Shi Smith, WR, South Carolina
Smith was consistently a spark plug for South Carolina's offense, averaging at least 11 yards per reception in four seasons with the team. The 2020 season was one of his best, as he hauled in 57 passes for 633 yards and four touchdowns, tying a career-high. Despite some believing he has issues with tracking passes downfield, he ranks fourth in program history with 174 receptions. Still, being around receivers who run consistent routes like Terry McLaurin and Adam Humphries would benefit his development.
Stone Forsythe, T, Florida
Washington has continued to beef up its offensive line depth in the past month, but why not continue that by adding Forsythe? The biggest knock against Forsythe is his starting experience; he was only a starter for two seasons with the Gators. Don't let that fool you, though. He played a massive role in protecting quarterback Kyle Trask as he led one of the nation's best passing attacks with 378.6 yards per game.

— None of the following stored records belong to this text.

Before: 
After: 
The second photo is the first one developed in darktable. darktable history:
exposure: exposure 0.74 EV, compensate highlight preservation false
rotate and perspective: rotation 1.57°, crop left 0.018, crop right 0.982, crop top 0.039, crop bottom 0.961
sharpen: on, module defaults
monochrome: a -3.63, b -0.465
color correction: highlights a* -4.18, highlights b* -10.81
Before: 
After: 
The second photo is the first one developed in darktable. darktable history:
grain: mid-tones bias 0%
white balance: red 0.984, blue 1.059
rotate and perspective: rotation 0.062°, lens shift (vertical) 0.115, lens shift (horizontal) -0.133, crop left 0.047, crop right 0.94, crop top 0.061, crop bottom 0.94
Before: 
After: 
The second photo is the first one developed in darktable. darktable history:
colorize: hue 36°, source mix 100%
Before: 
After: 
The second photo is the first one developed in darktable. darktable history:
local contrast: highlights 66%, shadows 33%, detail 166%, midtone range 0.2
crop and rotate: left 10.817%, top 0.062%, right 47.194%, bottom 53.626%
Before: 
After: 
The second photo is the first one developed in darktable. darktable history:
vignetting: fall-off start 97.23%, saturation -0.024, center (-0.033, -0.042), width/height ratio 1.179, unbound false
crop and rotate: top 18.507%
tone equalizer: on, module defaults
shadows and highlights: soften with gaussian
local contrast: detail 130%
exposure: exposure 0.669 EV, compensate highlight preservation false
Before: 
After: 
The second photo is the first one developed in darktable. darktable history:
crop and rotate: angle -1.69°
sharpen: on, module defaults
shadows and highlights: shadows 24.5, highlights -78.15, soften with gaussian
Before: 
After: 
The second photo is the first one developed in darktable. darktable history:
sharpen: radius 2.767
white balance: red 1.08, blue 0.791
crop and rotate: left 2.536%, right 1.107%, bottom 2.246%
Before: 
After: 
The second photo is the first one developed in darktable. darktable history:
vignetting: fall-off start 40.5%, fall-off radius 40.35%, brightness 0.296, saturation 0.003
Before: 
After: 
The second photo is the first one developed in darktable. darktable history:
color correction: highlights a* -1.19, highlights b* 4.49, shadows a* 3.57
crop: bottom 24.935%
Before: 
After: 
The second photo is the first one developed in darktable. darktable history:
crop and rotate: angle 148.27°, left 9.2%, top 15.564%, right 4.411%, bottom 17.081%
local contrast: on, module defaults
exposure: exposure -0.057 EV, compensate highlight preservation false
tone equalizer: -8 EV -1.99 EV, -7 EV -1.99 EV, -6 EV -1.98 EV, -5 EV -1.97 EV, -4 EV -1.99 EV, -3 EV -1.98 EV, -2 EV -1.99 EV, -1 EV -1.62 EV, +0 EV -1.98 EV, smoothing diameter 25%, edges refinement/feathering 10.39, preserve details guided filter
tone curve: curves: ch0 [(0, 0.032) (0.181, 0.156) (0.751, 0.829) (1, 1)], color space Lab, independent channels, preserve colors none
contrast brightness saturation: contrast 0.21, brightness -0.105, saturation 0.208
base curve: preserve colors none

Forsythe gave up zero pressures in the SEC Championship game against Alabama, according to Pro Football Focus, so he has already shown he can hold his own against an elite college defense.
Charles Snowden, LB, Virginia
Originally a player with his heart set on basketball in high school, Snowden has been a starter since his sophomore year with the Cavaliers. Versatility comes easy for Snowden, as he has padded his stats with 191 tackles, 15.0 sacks, 15 passes defensed and three forced fumbles. He might be considered more of an outside linebacker in a 3-4 scheme, but defensive coordinator Jack Del Rio should have no issues finding a role for someone with that kind of skill.
Monty Rice, LB, Georgia
Rice is not as well-known as some of this year's top linebackers, but he certainly impressed people in 2020 with 49 tackles and two forced fumbles in nine starts. That was enough to make him a finalist for the Butkus Award -- presented to the top linebacker in the country -- along with the likes of Zaven Collins and Jeremiah Owusu-Koromoah, both of whom are projected as first-round picks. Washington found a starting linebacker in the fifth round when it took Cole Holcomb in 2019. Perhaps it can do so again in 2021.
Deon Jackson, RB, Duke
It looks like Washington is set at running back for the foreseeable future. Still, it can't hurt to add more competition, and that is exactly what Jackson has to offer. Jackson averaged about four yards per carry for the Blue Devils and was a touchdown machine with 22 total scores. Plus, the Atlanta native posted a slick 4.32 40 time, so he would be yet another speedy option for Washington's offense.
Anthony Schwartz, WR, Auburn
If Washington is looking for more speed, it won't find many better options that Auburn's Schwartz. He was literally a track star for American Heritage high school, setting a world youth record in the 100m with a 10.15 time at the 2017 Florida Relays. The next year, he was the Gatorade national boys' track and field athlete of the year and took the silver medal in the 100m and gold in the 4x100 relay at the IAAF U20 world championships in Finland. The Tigers used that world-class speed to its advantage, and Washington could do the same.
Jermar Jefferson, RB, Oregon State
Jefferson is a couple seasons removed from his breakout 1,380-yard season in 2018, but the 5-foot-10, 217-pound back still had no trouble finding open lanes for Oregon State. The 2020 Co-Pac-12 Offensive Player of the Year had 27 rushing touchdowns in three seasons, ranking him fifth in program history, and averaged an impressive 6.5 yards per carry last year. What's more, he is the first player in program history to have two four-touchdown games in one season as a freshman. That kind of nose for the end zone would be of use in Washington's backfield.